Physical education and sports were a central feature in the social and cultural landscape of German occupied France. Despite the hardships of the war, hundreds of thousands of young French men and women competed in local athletic associations. Sport and physical culture in Occupied France explores the growth of wartime French sports as a top-down and bottom-up phenomenon.

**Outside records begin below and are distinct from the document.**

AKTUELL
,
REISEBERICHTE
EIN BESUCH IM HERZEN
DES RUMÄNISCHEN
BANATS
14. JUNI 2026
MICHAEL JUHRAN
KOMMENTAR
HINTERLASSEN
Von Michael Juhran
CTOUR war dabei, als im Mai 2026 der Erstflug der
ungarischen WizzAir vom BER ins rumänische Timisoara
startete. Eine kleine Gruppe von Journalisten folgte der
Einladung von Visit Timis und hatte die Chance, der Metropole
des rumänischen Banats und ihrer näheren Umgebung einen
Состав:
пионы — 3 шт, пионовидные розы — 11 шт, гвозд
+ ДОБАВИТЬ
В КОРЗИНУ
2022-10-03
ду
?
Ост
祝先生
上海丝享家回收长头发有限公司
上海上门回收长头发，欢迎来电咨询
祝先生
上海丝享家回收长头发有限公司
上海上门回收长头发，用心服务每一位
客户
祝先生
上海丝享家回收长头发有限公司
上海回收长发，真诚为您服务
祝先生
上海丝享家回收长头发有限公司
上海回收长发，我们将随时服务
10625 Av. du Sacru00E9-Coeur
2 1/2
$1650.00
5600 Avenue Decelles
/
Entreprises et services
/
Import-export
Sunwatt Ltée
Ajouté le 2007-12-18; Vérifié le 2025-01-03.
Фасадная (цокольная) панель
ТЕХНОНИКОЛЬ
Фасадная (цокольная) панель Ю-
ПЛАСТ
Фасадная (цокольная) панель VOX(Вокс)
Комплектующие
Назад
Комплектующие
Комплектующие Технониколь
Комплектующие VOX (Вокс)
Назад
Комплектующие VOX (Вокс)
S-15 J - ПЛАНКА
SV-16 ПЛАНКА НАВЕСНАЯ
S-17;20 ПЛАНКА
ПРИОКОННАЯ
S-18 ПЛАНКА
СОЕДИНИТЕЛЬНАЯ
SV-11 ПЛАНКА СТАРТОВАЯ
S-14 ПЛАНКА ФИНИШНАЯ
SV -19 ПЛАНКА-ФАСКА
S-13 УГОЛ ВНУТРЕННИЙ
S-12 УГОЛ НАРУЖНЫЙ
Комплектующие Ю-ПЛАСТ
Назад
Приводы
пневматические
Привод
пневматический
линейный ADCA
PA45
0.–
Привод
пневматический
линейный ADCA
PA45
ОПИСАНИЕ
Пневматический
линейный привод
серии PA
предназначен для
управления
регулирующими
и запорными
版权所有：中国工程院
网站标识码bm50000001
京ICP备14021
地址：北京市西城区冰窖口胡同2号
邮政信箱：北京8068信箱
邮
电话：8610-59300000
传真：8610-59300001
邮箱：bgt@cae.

Between 1940 and 1944, the Vichy regime expanded the country's physical education and sports expenditures, placing physical culture at the centre of an ambitious program of national regeneration. A new Sports Ministry, the Commissariat général à l'éducation générale et aux sports, flourished under the leadership of the charismatic tennis superstar Jean Borotra. Local and regional officials spent lavishly, hiring new gym teachers, sponsoring sporting associations, and building athletic facilities. The state's dramatic investment inaugurated a golden age, but if the regime's growing intervention into physical culture suggests an expansion of state power, its reliance on local and regional stakeholders empowered ordinary people to organise, contest the political goals of the regime, acquire state resources, and use those funds for their own ends.
Examining both state efforts to politicise sports as part of the National Revolution and French people's role in complicating those efforts, this book reveals an 'Innovative France' where individuals and organisations learned to survive and even thrive despite the dual authoritarian regimes of the German Occupation and the Vichy government.